DATA FOR ANALYSIS below:
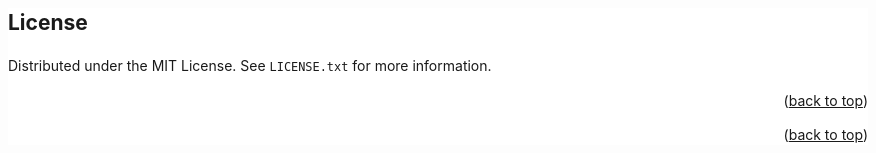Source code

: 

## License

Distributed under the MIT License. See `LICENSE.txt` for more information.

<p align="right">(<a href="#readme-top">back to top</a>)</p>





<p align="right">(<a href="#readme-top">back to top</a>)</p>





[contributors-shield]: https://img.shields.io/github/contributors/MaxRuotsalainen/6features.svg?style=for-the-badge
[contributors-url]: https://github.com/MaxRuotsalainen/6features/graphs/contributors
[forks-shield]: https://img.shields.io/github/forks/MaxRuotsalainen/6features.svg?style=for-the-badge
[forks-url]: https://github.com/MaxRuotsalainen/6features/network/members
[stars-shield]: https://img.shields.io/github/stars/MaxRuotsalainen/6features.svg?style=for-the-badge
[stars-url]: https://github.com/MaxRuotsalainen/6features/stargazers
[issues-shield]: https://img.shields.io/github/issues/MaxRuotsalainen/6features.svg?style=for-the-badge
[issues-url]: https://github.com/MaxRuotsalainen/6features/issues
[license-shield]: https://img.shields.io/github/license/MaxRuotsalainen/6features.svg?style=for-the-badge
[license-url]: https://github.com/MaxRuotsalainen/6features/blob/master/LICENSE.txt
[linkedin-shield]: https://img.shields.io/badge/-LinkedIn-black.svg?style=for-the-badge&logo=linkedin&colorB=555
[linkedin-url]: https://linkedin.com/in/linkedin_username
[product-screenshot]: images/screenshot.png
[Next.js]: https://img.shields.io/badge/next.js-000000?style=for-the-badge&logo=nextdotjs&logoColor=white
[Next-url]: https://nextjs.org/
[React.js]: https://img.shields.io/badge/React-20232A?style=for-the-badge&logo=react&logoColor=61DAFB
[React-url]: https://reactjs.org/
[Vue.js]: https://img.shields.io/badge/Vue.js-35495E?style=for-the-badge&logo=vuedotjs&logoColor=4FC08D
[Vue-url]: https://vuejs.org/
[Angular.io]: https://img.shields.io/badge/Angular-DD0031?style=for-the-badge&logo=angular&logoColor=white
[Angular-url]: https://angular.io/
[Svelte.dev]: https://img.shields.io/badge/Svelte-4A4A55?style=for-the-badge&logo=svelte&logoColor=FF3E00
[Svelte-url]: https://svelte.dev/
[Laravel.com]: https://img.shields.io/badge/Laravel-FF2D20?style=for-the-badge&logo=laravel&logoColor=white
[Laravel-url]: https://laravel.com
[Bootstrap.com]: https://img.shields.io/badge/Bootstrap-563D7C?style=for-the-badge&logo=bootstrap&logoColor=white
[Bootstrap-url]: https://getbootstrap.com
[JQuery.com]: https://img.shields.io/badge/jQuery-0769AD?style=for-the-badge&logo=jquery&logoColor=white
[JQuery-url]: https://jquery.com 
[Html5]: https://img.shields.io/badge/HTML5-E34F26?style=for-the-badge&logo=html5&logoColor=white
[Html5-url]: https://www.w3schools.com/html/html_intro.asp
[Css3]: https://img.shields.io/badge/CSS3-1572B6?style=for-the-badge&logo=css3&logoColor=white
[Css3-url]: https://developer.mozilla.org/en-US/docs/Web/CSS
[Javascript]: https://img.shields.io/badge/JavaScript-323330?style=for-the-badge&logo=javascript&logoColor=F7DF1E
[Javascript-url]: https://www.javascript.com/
End of DATA FOR ANALYSIS.
Set down all of the entries exactly. Leave the pictures out.

ANSWER AREA —
Source code

: 

## License

Distributed under the MIT License. See `LICENSE.txt` for more information.

<p align="right">(<a href="#readme-top">back to top</a>)</p>





<p align="right">(<a href="#readme-top">back to top</a>)</p>





[contributors-shield]: https://img.shields.io/github/contributors/MaxRuotsalainen/6features.svg?style=for-the-badge
[contributors-url]: https://github.com/MaxRuotsalainen/6features/graphs/contributors
[forks-shield]: https://img.shields.io/github/forks/MaxRuotsalainen/6features.svg?style=for-the-badge
[forks-url]: https://github.com/MaxRuotsalainen/6features/network/members
[stars-shield]: https://img.shields.io/github/stars/MaxRuotsalainen/6features.svg?style=for-the-badge
[stars-url]: https://github.com/MaxRuotsalainen/6features/stargazers
[issues-shield]: https://img.shields.io/github/issues/MaxRuotsalainen/6features.svg?style=for-the-badge
[issues-url]: https://github.com/MaxRuotsalainen/6features/issues
[license-shield]: https://img.shields.io/github/license/MaxRuotsalainen/6features.svg?style=for-the-badge
[license-url]: https://github.com/MaxRuotsalainen/6features/blob/master/LICENSE.txt
[linkedin-shield]: https://img.shields.io/badge/-LinkedIn-black.svg?style=for-the-badge&logo=linkedin&colorB=555
[linkedin-url]: https://linkedin.com/in/linkedin_username
[product-screenshot]: images/screenshot.png
[Next.js]: https://img.shields.io/badge/next.js-000000?style=for-the-badge&logo=nextdotjs&logoColor=white
[Next-url]: https://nextjs.org/
[React.js]: https://img.shields.io/badge/React-20232A?style=for-the-badge&logo=react&logoColor=61DAFB
[React-url]: https://reactjs.org/
[Vue.js]: https://img.shields.io/badge/Vue.js-35495E?style=for-the-badge&logo=vuedotjs&logoColor=4FC08D
[Vue-url]: https://vuejs.org/
[Angular.io]: https://img.shields.io/badge/Angular-DD0031?style=for-the-badge&logo=angular&logoColor=white
[Angular-url]: https://angular.io/
[Svelte.dev]: https://img.shields.io/badge/Svelte-4A4A55?style=for-the-badge&logo=svelte&logoColor=FF3E00
[Svelte-url]: https://svelte.dev/
[Laravel.com]: https://img.shields.io/badge/Laravel-FF2D20?style=for-the-badge&logo=laravel&logoColor=white
[Laravel-url]: https://laravel.com
[Bootstrap.com]: https://img.shields.io/badge/Bootstrap-563D7C?style=for-the-badge&logo=bootstrap&logoColor=white
[Bootstrap-url]: https://getbootstrap.com
[JQuery.com]: https://img.shields.io/badge/jQuery-0769AD?style=for-the-badge&logo=jquery&logoColor=white
[JQuery-url]: https://jquery.com 
[Html5]: https://img.shields.io/badge/HTML5-E34F26?style=for-the-badge&logo=html5&logoColor=white
[Html5-url]: https://www.w3schools.com/html/html_intro.asp
[Css3]: https://img.shields.io/badge/CSS3-1572B6?style=for-the-badge&logo=css3&logoColor=white
[Css3-url]: https://developer.mozilla.org/en-US/docs/Web/CSS
[Javascript]: https://img.shields.io/badge/JavaScript-323330?style=for-the-badge&logo=javascript&logoColor=F7DF1E
[Javascript-url]: https://www.javascript.com/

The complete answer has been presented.